Bill Donohue comments on Kansas Gov. Sam Brownback’s executive order securing religious liberty:

Gov. Brownback has won the support of four Kansas bishops in his effort to secure religious liberty for all the state’s citizens. His executive order, necessitated by the Supreme Court’s decision to legalize gay marriage, offers protection to churches, clergy, religious leaders, and organizations: they cannot be forced by government to violate their religiously grounded convictions on marriage. Not only does it protect against attempts to strip churches of their tax exempt status, it bars state agencies from altering contracts.
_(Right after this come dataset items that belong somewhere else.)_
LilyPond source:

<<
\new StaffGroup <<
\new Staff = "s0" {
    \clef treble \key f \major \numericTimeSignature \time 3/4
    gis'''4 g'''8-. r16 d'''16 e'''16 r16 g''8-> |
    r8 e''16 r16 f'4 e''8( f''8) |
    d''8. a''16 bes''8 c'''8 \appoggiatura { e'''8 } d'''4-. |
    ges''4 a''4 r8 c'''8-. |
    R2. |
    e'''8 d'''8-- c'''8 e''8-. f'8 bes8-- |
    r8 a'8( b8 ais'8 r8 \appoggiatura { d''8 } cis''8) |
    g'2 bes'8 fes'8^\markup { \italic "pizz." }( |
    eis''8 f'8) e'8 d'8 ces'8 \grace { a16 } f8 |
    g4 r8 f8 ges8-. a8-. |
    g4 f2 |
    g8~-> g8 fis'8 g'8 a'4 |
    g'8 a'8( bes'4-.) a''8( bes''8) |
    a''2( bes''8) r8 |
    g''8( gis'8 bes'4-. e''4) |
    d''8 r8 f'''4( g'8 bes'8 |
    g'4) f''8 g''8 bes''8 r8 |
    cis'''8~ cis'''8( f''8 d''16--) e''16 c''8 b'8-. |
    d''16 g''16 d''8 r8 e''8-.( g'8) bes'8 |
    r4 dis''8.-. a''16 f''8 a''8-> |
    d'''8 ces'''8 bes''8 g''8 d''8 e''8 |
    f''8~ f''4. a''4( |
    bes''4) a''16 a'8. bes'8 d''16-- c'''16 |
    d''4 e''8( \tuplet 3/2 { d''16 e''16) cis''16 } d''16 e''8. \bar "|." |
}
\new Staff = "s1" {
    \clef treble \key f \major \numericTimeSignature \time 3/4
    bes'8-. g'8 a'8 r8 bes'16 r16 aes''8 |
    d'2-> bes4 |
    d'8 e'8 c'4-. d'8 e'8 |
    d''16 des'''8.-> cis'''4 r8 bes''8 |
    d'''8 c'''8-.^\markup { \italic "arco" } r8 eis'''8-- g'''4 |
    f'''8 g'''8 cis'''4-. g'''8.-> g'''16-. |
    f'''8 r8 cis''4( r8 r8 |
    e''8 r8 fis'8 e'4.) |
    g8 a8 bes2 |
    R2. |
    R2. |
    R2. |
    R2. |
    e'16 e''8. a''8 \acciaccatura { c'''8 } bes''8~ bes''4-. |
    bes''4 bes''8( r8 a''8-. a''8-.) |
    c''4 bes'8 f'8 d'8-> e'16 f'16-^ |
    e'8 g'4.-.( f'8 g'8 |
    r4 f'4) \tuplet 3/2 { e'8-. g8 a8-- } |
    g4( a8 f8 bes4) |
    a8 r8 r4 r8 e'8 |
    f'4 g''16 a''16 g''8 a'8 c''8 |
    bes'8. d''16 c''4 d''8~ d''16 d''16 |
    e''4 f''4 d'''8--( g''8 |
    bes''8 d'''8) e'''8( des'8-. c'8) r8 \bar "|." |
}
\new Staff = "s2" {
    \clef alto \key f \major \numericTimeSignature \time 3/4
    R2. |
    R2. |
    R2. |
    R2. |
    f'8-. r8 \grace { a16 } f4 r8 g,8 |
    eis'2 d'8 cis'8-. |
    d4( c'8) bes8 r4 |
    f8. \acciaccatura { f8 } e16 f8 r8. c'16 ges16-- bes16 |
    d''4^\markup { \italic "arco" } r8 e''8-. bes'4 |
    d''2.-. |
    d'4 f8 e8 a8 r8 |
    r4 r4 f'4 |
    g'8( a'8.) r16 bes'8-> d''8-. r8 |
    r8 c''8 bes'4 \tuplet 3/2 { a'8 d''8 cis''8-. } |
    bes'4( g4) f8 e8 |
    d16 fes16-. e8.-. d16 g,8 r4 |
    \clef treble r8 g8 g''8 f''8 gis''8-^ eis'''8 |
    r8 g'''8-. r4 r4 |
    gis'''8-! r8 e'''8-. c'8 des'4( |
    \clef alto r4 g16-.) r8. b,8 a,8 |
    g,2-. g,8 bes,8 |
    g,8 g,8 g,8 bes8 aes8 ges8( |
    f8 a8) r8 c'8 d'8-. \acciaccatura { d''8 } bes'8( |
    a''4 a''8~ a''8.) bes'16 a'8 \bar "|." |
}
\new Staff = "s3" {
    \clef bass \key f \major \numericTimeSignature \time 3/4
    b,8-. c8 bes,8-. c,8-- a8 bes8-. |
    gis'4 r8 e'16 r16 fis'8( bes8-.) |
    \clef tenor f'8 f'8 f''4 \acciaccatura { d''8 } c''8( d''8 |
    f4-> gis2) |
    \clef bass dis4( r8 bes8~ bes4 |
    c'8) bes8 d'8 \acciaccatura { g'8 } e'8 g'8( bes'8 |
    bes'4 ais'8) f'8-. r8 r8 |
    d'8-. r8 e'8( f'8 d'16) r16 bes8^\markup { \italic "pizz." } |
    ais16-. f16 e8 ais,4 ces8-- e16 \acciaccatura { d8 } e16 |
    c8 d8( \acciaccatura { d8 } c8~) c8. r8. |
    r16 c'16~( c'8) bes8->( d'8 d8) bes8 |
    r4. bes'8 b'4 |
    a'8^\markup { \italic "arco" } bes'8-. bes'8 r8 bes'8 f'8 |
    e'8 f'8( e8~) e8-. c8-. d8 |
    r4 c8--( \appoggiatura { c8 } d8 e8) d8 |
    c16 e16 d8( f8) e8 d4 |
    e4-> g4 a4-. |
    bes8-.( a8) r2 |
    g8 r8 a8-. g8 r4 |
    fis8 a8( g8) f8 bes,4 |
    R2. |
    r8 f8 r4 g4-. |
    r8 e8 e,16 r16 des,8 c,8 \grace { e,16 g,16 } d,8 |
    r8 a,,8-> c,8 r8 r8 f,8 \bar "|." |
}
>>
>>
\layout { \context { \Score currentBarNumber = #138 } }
Kansas City Archbishop Joseph Naumann, Dodge City Bishop John Brungardt, Salina Bishop Edward Weisenburger, and Wichita Bishop Carl Kemme signed a statement in support of Brownback’s executive order. “When five individuals on the Supreme Court redefined the institution of marriage for the entire country,” they said, “the Kansas marriage amendment approved by 70% of the voters in 2005 was struck down.” The bishops stood their ground on refusing to perform gay weddings. Importantly, they did not stop there. “In this country religious freedom has meant the right to live one’s faith in one’s daily life, at home and at work, in private and in public,” they added.

Already critics are saying that we don’t need more protection for religious liberty. Ironically, those saying this, such as Barry Lynn of Americans United for Separation of Church and State, are the very people we need protections from: they are pushing to crush our First Amendment right to religious freedom. Given their agenda, we can’t have enough rights.

No one is saying that homosexuals will be denied a marriage license. But no one should be coerced into giving his consent to gay weddings, either. Those who say that gay marriages should enjoy the same rights as interracial marriages are mistaken: there never was a plausible religious objection to the latter, but there most certainly is to the former.